Une nouvelle guerre pourrait donc être en gestation à partir, cette fois-ci, non de Goma (au sud du Nord-Kivu), mais de Beni (dans le nord du Nord-Kivu) e toujours sous l’impulsion des mêmes forces politiques, militaires et ethniques soutenues par certains Pays voisins. L’évolution de la situation pourra le confirmer ou démentir.
Pour éviter que cela n’arrive, le rapport des député demande la création d’une commission parlementaire d’enquête pour identifier les instigateurs des violences et le «remplacement» des membres de l’armée, de la police, d’autres services de sécurité et des leurs chaînes de commandement respectives par d’autres éléments provenant des autres provinces du Pays.
Un député de l’opposition, originaire du Nord-Kivu, a déclaré que, pour le cas de Beni, il faut plusieurs commissions d’enquête, et pas simplement une seule.
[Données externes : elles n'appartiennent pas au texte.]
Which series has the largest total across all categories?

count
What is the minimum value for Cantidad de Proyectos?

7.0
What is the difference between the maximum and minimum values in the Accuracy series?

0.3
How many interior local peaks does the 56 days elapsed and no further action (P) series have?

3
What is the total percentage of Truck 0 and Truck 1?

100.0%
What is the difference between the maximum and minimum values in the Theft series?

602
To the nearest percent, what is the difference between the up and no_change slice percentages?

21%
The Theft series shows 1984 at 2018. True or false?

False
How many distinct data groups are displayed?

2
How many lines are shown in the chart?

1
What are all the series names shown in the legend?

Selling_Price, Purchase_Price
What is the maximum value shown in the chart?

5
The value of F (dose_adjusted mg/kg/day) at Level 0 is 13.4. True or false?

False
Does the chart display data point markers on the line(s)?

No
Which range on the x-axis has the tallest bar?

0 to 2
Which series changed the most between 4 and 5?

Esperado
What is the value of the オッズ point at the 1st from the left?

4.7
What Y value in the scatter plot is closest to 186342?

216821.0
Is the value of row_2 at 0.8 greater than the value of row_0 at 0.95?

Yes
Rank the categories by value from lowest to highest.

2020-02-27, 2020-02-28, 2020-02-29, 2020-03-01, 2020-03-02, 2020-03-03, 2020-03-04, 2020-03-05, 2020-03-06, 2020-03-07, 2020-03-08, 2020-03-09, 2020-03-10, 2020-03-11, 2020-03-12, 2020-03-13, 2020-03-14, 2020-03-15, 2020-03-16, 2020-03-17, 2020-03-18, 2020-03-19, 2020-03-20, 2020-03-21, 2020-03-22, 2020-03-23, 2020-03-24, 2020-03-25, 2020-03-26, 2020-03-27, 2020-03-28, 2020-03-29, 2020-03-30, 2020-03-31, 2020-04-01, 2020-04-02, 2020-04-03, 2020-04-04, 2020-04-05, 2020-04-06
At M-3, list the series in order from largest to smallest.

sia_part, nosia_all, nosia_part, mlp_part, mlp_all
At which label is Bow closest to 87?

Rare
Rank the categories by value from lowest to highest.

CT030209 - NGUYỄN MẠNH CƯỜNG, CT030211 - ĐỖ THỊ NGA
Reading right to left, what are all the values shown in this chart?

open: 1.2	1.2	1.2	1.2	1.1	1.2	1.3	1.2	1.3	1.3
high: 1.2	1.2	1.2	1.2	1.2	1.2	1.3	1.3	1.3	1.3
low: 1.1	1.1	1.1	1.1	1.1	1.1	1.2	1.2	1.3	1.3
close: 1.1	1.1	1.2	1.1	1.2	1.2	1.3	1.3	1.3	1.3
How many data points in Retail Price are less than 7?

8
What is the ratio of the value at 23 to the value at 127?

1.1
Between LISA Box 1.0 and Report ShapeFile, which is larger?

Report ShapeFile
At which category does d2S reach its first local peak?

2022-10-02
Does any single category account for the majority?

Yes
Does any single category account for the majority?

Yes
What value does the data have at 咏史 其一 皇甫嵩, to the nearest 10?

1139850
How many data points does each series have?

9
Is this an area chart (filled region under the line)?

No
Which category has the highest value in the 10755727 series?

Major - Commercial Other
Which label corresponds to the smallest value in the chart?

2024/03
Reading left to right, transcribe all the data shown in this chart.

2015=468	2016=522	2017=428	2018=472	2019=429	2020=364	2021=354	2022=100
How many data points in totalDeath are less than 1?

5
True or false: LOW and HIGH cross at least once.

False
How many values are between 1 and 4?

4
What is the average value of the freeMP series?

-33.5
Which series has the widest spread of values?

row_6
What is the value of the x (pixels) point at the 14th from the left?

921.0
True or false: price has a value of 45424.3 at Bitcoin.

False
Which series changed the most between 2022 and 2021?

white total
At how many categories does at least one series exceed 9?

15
Il faut une enquête parlementaire, comme l’ont demandée les députés, mais il faut aussi une enquête interne aux FARDC. Et encore, pour plus de crédibilité, il faut aussi une enquête internationale menée par les Nations unies. La Cour pénale [internationale, CPI, ndlr] aussi, c’est bien qu’elle s’intéresse à ce qu’il s’est passé, car c’est un véritable carnage qui s’opère dans cette partie du territoire.